Your objective –
From the entries below, return every line that includes the word "https".

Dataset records
- - - -
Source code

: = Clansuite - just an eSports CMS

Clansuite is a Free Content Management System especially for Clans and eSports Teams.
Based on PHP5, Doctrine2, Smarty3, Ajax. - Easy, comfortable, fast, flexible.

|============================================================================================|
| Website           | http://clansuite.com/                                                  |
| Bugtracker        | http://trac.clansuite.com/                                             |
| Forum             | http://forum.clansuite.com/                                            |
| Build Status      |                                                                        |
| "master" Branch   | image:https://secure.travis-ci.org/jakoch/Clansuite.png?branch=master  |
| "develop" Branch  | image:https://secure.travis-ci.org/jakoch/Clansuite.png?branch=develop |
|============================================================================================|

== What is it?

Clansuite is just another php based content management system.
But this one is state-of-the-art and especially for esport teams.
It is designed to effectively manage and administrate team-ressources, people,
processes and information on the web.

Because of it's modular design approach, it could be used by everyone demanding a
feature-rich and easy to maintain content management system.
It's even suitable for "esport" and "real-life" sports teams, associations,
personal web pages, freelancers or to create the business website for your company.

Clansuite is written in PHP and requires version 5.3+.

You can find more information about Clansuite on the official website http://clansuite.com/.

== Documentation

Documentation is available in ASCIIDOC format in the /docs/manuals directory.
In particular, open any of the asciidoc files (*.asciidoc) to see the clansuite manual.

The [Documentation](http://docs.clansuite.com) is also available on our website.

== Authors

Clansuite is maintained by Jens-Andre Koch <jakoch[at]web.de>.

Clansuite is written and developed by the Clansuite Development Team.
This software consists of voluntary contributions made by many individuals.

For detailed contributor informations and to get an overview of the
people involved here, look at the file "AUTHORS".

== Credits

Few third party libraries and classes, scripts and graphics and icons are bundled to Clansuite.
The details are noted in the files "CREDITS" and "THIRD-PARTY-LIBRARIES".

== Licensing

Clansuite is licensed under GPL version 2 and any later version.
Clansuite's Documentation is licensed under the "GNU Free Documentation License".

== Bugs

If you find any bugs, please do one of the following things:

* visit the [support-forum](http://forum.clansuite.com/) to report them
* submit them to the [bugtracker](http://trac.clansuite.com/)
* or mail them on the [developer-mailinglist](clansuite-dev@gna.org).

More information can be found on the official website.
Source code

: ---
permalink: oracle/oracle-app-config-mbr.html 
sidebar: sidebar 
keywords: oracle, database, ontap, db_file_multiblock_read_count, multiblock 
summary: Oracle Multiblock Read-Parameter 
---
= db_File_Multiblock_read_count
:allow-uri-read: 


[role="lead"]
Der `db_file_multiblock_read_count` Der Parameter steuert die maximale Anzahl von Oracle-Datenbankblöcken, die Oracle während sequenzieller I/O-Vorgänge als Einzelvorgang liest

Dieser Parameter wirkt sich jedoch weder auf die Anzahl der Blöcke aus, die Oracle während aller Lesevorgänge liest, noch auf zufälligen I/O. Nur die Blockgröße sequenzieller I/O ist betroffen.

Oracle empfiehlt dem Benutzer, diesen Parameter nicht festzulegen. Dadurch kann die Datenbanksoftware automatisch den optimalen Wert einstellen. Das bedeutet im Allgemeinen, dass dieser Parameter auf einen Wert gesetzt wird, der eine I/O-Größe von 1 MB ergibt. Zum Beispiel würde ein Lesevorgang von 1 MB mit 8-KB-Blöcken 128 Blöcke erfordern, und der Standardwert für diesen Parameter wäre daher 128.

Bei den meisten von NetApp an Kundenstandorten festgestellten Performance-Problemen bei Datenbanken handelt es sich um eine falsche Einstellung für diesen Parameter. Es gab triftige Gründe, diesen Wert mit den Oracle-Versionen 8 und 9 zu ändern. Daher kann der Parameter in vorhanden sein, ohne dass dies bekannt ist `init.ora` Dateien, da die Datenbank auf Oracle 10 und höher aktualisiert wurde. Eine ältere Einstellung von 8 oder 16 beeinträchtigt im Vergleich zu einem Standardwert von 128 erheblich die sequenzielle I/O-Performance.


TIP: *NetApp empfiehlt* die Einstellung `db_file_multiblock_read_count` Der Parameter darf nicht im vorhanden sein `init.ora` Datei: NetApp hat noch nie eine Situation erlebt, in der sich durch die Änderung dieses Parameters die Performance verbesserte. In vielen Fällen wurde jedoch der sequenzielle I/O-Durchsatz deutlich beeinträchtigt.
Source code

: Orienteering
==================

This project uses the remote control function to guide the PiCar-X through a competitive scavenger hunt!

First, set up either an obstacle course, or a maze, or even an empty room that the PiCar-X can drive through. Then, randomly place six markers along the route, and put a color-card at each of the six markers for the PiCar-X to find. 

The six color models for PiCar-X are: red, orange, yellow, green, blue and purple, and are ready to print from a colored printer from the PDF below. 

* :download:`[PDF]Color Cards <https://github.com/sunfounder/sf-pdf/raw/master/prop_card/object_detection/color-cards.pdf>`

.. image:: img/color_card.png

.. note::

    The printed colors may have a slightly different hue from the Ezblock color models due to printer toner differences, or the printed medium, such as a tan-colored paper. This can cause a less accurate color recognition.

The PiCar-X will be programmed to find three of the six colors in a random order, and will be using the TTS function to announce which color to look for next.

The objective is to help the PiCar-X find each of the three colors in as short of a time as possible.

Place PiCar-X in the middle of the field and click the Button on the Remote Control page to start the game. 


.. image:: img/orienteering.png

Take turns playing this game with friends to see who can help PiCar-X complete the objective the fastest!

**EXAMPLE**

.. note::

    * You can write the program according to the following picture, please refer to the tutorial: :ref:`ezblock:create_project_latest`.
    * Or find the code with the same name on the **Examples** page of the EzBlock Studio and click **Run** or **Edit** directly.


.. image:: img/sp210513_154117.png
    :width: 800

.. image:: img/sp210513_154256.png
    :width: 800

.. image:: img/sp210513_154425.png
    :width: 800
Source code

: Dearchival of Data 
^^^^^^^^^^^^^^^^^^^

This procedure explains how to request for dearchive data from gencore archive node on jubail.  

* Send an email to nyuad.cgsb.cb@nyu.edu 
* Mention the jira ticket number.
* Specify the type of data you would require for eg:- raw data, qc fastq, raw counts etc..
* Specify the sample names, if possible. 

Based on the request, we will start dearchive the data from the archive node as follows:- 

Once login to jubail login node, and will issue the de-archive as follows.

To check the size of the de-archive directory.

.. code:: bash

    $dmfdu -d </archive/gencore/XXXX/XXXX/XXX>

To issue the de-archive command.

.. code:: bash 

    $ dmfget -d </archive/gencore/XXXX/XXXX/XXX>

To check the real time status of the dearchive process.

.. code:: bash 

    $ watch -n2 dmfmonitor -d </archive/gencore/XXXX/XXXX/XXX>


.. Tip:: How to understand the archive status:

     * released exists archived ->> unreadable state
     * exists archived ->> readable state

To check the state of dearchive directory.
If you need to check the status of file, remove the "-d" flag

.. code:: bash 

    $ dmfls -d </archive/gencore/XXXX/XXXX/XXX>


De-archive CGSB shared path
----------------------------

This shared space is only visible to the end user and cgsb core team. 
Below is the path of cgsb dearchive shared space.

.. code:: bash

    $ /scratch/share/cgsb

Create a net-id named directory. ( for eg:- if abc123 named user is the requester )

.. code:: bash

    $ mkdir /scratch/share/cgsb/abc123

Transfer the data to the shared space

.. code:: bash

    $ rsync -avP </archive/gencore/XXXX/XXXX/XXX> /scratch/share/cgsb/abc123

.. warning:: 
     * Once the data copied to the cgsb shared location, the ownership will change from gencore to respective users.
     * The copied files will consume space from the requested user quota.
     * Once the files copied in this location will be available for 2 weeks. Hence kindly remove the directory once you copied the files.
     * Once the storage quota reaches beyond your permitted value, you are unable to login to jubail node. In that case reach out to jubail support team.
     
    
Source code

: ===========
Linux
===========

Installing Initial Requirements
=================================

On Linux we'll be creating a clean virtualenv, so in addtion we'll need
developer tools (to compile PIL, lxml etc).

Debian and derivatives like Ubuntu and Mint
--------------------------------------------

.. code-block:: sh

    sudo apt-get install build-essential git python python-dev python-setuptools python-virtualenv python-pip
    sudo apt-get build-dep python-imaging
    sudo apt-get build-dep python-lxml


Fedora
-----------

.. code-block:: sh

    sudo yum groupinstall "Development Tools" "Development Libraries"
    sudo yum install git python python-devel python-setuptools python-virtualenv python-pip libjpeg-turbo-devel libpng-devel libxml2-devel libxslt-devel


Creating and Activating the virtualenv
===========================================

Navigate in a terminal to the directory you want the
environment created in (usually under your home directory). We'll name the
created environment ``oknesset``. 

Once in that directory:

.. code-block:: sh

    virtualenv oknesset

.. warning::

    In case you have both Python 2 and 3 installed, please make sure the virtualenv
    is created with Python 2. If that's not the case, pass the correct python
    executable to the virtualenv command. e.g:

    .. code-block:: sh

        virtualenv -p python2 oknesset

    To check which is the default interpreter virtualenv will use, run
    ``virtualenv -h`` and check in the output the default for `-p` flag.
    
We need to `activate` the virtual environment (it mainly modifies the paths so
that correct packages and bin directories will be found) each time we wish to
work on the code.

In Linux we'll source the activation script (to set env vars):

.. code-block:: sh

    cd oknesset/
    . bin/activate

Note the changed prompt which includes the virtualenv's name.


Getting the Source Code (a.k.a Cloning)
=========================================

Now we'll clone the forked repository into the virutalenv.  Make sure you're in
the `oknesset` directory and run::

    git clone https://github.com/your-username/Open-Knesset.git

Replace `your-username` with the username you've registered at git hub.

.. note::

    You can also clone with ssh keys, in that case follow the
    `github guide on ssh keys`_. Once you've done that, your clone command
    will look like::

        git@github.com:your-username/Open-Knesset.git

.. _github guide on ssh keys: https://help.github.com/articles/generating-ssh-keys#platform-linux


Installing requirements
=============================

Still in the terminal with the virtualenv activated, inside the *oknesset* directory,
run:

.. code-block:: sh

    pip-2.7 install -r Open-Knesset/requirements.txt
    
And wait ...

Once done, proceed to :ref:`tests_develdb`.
- - - -
Solution below –
| "master" Branch   | image:https://secure.travis-ci.org/jakoch/Clansuite.png?branch=master  |
| "develop" Branch  | image:https://secure.travis-ci.org/jakoch/Clansuite.png?branch=develop |
* :download:`[PDF]Color Cards <https://github.com/sunfounder/sf-pdf/raw/master/prop_card/object_detection/color-cards.pdf>`
    git clone https://github.com/your-username/Open-Knesset.git
.. _github guide on ssh keys: https://help.github.com/articles/generating-ssh-keys#platform-linux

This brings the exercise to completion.